Buffalo is among many universities that have expanded global recruiting efforts in part to hedge against a possible decline from China. Along with continued work in China, Dunnett's office has turned its attention to growing countries such as Vietnam and Burma. Next year, the college plans to recruit in Iran for the first time.

This year, the University of Massachusetts Amherst made its first recruiting trip to Mexico and also bolstered its work in Singapore and Vietnam. Instead of sending recruiters to China this year, Bucknell University in Pennsylvania focused on India and sent admissions officials to South America for the first time in about a decade.

Other schools are exploring whether there could be a boom from sub-Saharan Africa. Nations such as Uganda, Ethiopia and Angola have growing youth populations and middle classes, two of the factors that U.S. colleges look for, but some say the region's governments don't offer enough funding to help students study abroad.
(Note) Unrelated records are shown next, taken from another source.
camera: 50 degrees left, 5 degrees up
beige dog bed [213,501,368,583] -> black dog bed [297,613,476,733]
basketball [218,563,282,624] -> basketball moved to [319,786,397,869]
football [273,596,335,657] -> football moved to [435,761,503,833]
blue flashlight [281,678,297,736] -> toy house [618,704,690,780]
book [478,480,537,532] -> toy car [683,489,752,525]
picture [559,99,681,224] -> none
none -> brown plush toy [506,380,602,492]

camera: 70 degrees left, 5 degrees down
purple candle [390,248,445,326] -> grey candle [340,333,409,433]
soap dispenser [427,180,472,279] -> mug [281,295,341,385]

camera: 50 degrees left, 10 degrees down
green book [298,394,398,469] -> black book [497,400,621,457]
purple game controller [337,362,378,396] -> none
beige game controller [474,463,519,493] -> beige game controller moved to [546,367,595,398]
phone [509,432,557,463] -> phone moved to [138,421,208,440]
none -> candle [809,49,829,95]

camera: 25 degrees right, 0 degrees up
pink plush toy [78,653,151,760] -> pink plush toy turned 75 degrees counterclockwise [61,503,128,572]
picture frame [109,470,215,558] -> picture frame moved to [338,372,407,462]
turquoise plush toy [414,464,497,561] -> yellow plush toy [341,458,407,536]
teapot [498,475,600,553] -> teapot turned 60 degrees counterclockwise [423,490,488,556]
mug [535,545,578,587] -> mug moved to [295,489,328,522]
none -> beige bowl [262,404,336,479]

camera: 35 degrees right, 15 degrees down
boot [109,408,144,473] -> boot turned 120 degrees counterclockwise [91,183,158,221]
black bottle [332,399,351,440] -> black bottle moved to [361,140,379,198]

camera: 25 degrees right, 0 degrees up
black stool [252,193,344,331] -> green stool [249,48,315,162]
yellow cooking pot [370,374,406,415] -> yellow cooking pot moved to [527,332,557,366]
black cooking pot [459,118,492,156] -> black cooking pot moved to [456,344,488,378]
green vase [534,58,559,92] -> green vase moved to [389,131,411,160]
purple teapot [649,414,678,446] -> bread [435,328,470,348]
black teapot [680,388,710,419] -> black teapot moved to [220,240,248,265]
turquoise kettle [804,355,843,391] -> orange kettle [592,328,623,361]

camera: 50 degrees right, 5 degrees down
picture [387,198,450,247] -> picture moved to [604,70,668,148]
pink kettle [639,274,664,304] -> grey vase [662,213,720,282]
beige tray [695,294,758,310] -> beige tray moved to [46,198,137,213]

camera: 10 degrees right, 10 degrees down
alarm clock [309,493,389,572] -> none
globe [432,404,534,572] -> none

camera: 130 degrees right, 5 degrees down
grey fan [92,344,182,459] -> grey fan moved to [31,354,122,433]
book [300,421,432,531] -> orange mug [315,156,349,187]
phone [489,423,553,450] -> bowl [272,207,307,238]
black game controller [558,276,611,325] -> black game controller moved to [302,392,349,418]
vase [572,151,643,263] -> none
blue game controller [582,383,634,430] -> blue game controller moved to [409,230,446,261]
Rising tuition at U.S. colleges, meanwhile, has raised the barrier for many African families, said Kelechi Kalu, vice president of international affairs at the University of California-Riverside.

"When I was in the continent earlier in the summer, some of the parents and students were telling me they can spend less to go to Australia or the UK," he said.

Australia in particular has rapidly grown as a destination for foreign students, attracting 240,000 students to its colleges last year, a yearly uptick of 6 percent, according to national data. But experts say that U.S. colleges, which attracted 1 million international students last year, still have space to host far more students than other nations.

"We still have a lot of capacity," said Peggy Blumenthal, senior counselor to the president at the nonprofit Institute of International Education. "Chinese students are going to keep finding America the best place in the world to study."

Other countries where U.S. schools see recruiting promise include Cuba, Nigeria and India, which sent 165,000 students to the United States last year, a 25 percent jump in a year. According to the new data from Blumenthal's group, students from Nepal and Vietnam are also among the fastest-growing groups coming to the U.S.

Although colleges are expanding their reach, they don't expect any single country to deliver as many students as China. Last year, Chinese students in the U.S. outnumbered their peers from the top four following countries combined. Instead, colleges say they aim to diversify their global enrollment to shield it from national swings.

And even though some schools are scaling back their recruiting in China, many say it will remain a centerpiece of their recruiting plans for years to come.

"We've made some real progress over the last five years," said James Roche, associate provost for enrollment management at UMass Amherst. "It would be just short of ridiculous to stop doing that kind of work."